摘录文字 -
2011-08-15李佳佳河南师范大学音乐学院河南新乡453002

名作欣赏 2011年6期
关键词:神韵演唱者声乐

⊙李佳佳[河南师范大学音乐学院, 河南 新乡 453002]

中国民族声乐演唱艺术中的情韵、神韵

⊙李佳佳[河南师范大学音乐学院, 河南 新乡 453002]

“情韵”,是中国民族声乐演唱艺术的突出特点和最高追求境界,它不属于具体的技法范畴,但情永远是中国民族声乐歌唱的灵魂和生命;“神韵”,是蕴涵在演唱者心灵深处的一种可见而不可即、可感而不可言的灵气,来传达和释放自身的内心情怀,以吸引欣赏者。“情韵”、“神韵”展现出中华民族民族美的民族情怀和民族欣赏习惯,是每一位民族声乐学习者追求的最高境界和审美理想。

中国民族声乐 情韵 神韵

中国民族声乐演唱艺术是诗歌与音乐的综合体,是理性与感性的交织体,是一门听觉的艺术,也是一门视觉艺术,最大的特点就是通过“字”与“声”的结合来充分表现思想中的情感和情感中的思想。“字”,是蕴含情感的摇篮;“声”,是渲染情感的色板;“情”,贯穿于“字”和“声”之中,体现于“出字”之前和“收声”之后。也就是说,“情”是歌唱艺术的生命和灵魂。“神”是歌唱艺术表演的气态,可见而不可即,可感而不可言,是演唱者内心深处一种潜在的无法用言语来形容的灵气,它必须依附于歌唱者的灵魂和歌唱表演中,用民族特有的形象风度展现出歌唱时外在的“形”。

所给数据 -
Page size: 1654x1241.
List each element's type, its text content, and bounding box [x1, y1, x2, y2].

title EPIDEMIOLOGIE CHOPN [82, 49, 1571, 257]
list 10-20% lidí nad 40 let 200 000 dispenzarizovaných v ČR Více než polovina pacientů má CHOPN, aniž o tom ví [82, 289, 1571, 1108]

练习任务 -
1) 根据摘录文字,“字”被比作什么?
2) 请照原样抄录摘录文字中的一段:从含有“名作欣赏 2011年6期”的那几个字开始,抄到“者追求的最高境界和审美理想。”为止。
上面的数据是一份独立的材料。

各题答案 -
1) “字”被比作蕴含情感的摇篮。

2)
名作欣赏 2011年6期
关键词:神韵演唱者声乐

⊙李佳佳[河南师范大学音乐学院, 河南 新乡 453002]

中国民族声乐演唱艺术中的情韵、神韵

⊙李佳佳[河南师范大学音乐学院, 河南 新乡 453002]

“情韵”,是中国民族声乐演唱艺术的突出特点和最高追求境界,它不属于具体的技法范畴,但情永远是中国民族声乐歌唱的灵魂和生命;“神韵”,是蕴涵在演唱者心灵深处的一种可见而不可即、可感而不可言的灵气,来传达和释放自身的内心情怀,以吸引欣赏者。“情韵”、“神韵”展现出中华民族民族美的民族情怀和民族欣赏习惯,是每一位民族声乐学习者追求的最高境界和审美理想。